Count IV claims a breach of an implied contract*fn2 based on Plaintiffs' provision of services to the City between July 1, 2003, and their retirement in 2004. As discussed above, we agree with Plaintiffs that the circumstances of this case gave rise to an implied contract whereby the City is obligated to pay them a reasonable price for their services during that time. See Ekl, 585 N.E.2d at 162.

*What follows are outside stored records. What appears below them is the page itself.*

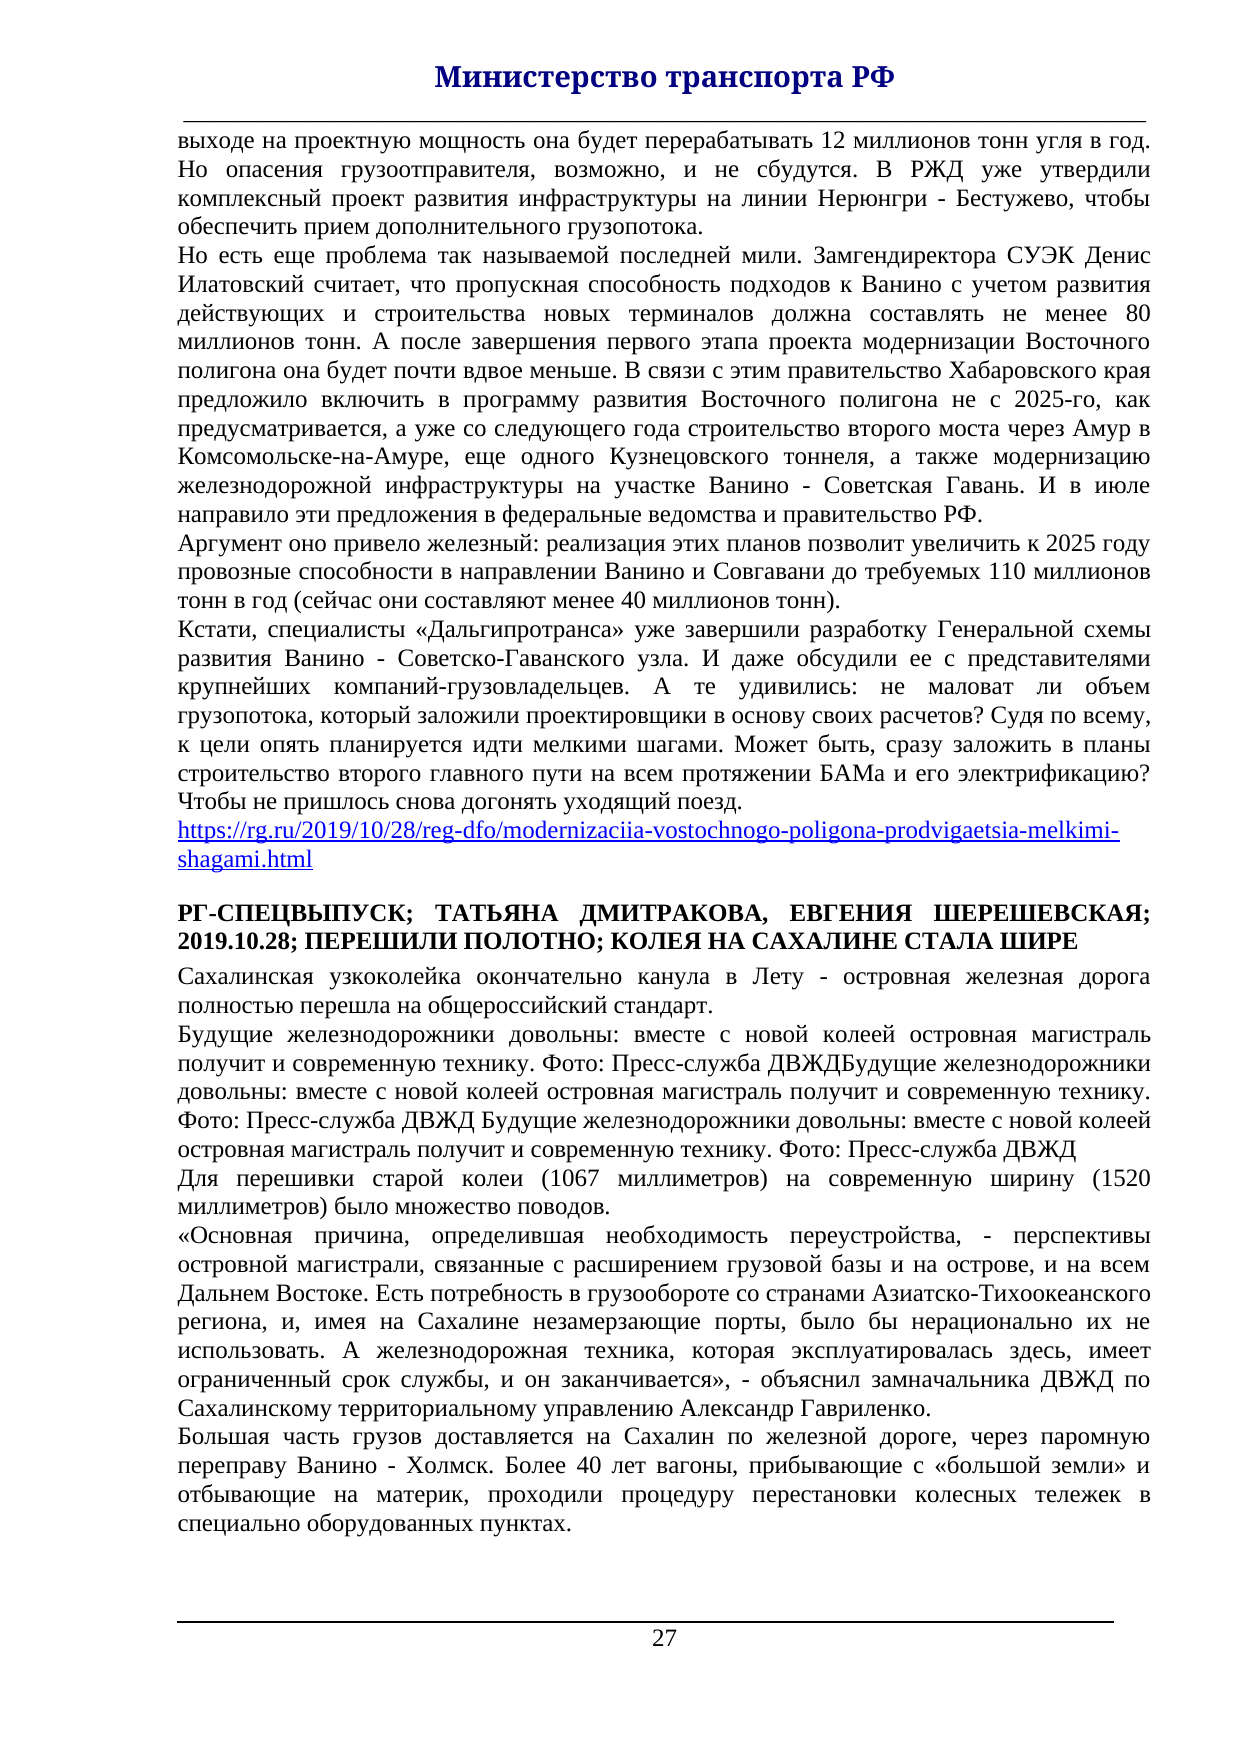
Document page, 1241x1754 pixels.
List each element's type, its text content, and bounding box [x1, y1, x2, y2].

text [177, 125, 1152, 240]
text Для перешивки старой колеи (1067 миллиметров) на современную ширину (1520 миллиметров) было множество поводов. [177, 1163, 1152, 1220]
text Кстати, специалисты «Дальгипротранса» уже завершили разработку Генеральной схемы развития Ванино - Советско-Гаванского узла. И даже обсудили ее с представителями крупнейших компаний-грузовладельцев. А те удивились: не маловат ли объем грузопотока, который заложили проектировщики в основу своих расчетов? Судя по всему, к цели опять планируется идти мелкими шагами. Может быть, сразу заложить в планы строительство второго главного пути на всем протяжении БАМа и его электрификацию? Чтобы не пришлось снова догонять уходящий поезд. [177, 614, 1152, 815]
text Аргумент оно привело железный: реализация этих планов позволит увеличить к 2025 году провозные способности в направлении Ванино и Совгавани до требуемых 110 миллионов тонн в год (сейчас они составляют менее 40 миллионов тонн). [177, 528, 1152, 614]
text Большая часть грузов доставляется на Сахалин по железной дороге, через паромную переправу Ванино - Холмск. Более 40 лет вагоны, прибывающие с «большой земли» и отбывающие на материк, проходили процедуру перестановки колесных тележек в специально оборудованных пунктах. [177, 1421, 1152, 1536]
text Но есть еще проблема так называемой последней мили. Замгендиректора СУЭК Денис Илатовский считает, что пропускная способность подходов к Ванино с учетом развития действующих и строительства новых терминалов должна составлять не менее 80 миллионов тонн. А после завершения первого этапа проекта модернизации Восточного полигона она будет почти вдвое меньше. В связи с этим правительство Хабаровского края предложило включить в программу развития Восточного полигона не с 2025-го, как предусматривается, а уже со следующего года строительство второго моста через Амур в Комсомольске-на-Амуре, еще одного Кузнецовского тоннеля, а также модернизацию железнодорожной инфраструктуры на участке Ванино - Советская Гавань. И в июле направило эти предложения в федеральные ведомства и правительство РФ. [177, 240, 1152, 528]
text «Основная причина, определившая необходимость переустройства, - перспективы островной магистрали, связанные с расширением грузовой базы и на острове, и на всем Дальнем Востоке. Есть потребность в грузообороте со странами Азиатско-Тихоокеанского региона, и, имея на Сахалине незамерзающие порты, было бы нерационально их не использовать. А железнодорожная техника, которая эксплуатировалась здесь, имеет ограниченный срок службы, и он заканчивается», - объяснил замначальника ДВЖД по Сахалинскому территориальному управлению Александр Гавриленко. [177, 1220, 1152, 1421]
text https://rg.ru/2019/10/28/reg-dfo/modernizaciia-vostochnogo-poligona-prodvigaetsia-melkimi-shagami.html [177, 815, 1152, 873]
subtitle РГ-СПЕЦВЫПУСК; ТАТЬЯНА ДМИТРАКОВА, ЕВГЕНИЯ ШЕРЕШЕВСКАЯ; 2019.10.28; ПЕРЕШИЛИ ПОЛОТНО; КОЛЕЯ НА САХАЛИНЕ СТАЛА ШИРЕ [177, 898, 1152, 955]
text Сахалинская узкоколейка окончательно канула в Лету - островная железная дорога полностью перешла на общероссийский стандарт. [177, 961, 1152, 1019]
text Будущие железнодорожники довольны: вместе с новой колеей островная магистраль получит и современную технику. Фото: Пресс-служба ДВЖДБудущие железнодорожники довольны: вместе с новой колеей островная магистраль получит и современную технику. Фото: Пресс-служба ДВЖД Будущие железнодорожники довольны: вместе с новой колеей островная магистраль получит и современную технику. Фото: Пресс-служба ДВЖД [177, 1019, 1152, 1163]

Plaintiffs have offered up the rate that was paid to the employees who remained after the new CBAs went into effect as a reasonable price for the like work that Plaintiffs performed during late 2003 and early 2004. The City has not countered with a lesser rate, and the fact that the City was willing to pay such a rate to other employees who were providing the same services would negate any argument that they found it to be an unreasonable amount. Consequently, for the work that they performed from July 1, 2003, until the date of their retirement, the City was obligated to pay Plaintiffs the same price for their services that they eventually paid to the employees who continued to work for the City after July 18, 2003. Because it did not do so, it breached the terms of the implied contract. Plaintiffs' motion for summary judgment is therefore granted as to Count IV. The City's cross motion on that count is denied.

CONCLUSION

Based on the foregoing analysis, the City's cross motion [64] for summary judgment is granted with respect to Counts I, II, III, and V and denied with respect to Count IV. Plaintiffs' cross motion, Exhibit 1 to Document 73, for summary judgment of liability is denied with respect to Counts I, II, III, and V and granted with respect to Count IV.